SS Huntress was a steamship which operated in Maine between 1838 and 1916. Built in New York in 1838, the Huntresss registered length, breadth and depth were 172 feet by 23 feet by 9 feet, 6 inches. She weighed 333 tons. It arrived in Bath, Maine, on June 11, 1838, commanded by Captain Kimball. It was owned by the New London & Norwich Steamboat Company.

The vessel resumed the Gardiner-to-Boston (via Portland) route formerly run by the SS New England, which was lost in a collision near Boon Island, Maine, in 1838. In 1840, due to increased business, a larger steamer, the John W. Richmond, was purchased to run the route.

Its initial schedule was to depart Gardiner at 3:00 PM every Monday and Thursday, then departing Bath at 5:00 PM. She would depart from Boston at 7:00 PM on Tuesdays and Fridays.

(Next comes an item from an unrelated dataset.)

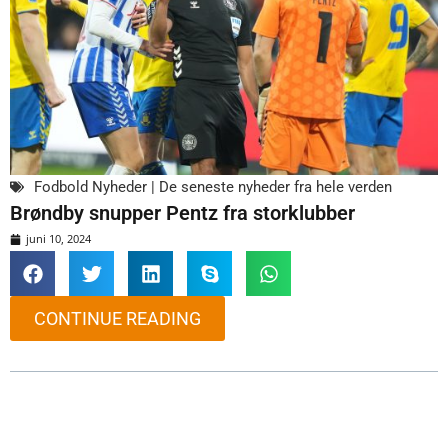
Fodbold Nyheder | De seneste nyheder fra hele verden
Brøndby snupper Pentz fra storklubber
juni 10, 2024
CONTINUE READING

It was berthed in Gardiner until Sunday. She later made three trips a week to Portland.

On July 4, 1838, while being chartered by Cornelius Vanderbilt's steamship company, it was reported that the Huntress carried around 700 passengers from Gardiner to Portland and back.

By 1848, the Huntress was running trips from Hallowell, Maine, to Portland, with the SS Charter Oak and SS Kennebec running alternately to Boston.

Huntress Street, in Portland's Libbytown neighborhood, is named for the vessel.